▶ **Dataset content**
_ _ _ _ _
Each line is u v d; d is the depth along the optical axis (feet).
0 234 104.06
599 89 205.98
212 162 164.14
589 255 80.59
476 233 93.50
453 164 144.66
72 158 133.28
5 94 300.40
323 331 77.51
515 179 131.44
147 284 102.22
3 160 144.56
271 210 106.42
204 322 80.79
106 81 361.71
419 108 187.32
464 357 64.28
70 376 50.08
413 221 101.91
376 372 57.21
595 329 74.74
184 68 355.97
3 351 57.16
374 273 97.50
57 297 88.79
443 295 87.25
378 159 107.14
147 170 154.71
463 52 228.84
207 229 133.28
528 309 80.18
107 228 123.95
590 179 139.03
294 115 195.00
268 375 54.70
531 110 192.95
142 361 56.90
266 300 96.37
_ _ _ _ _
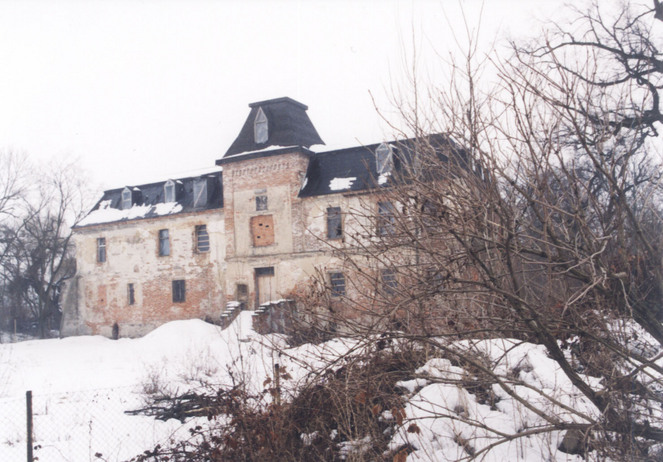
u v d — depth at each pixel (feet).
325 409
_ _ _ _ _
▶ **Description of the task**
In the records above, the line with "Each line is" marks the start and the line with "3 351 57.16" marks the end; copy that stretch exactly, both lines included, and nothing else.

▶ **Written solution**
Each line is u v d; d is the depth along the optical axis (feet).
0 234 104.06
599 89 205.98
212 162 164.14
589 255 80.59
476 233 93.50
453 164 144.66
72 158 133.28
5 94 300.40
323 331 77.51
515 179 131.44
147 284 102.22
3 160 144.56
271 210 106.42
204 322 80.79
106 81 361.71
419 108 187.32
464 357 64.28
70 376 50.08
413 221 101.91
376 372 57.21
595 329 74.74
184 68 355.97
3 351 57.16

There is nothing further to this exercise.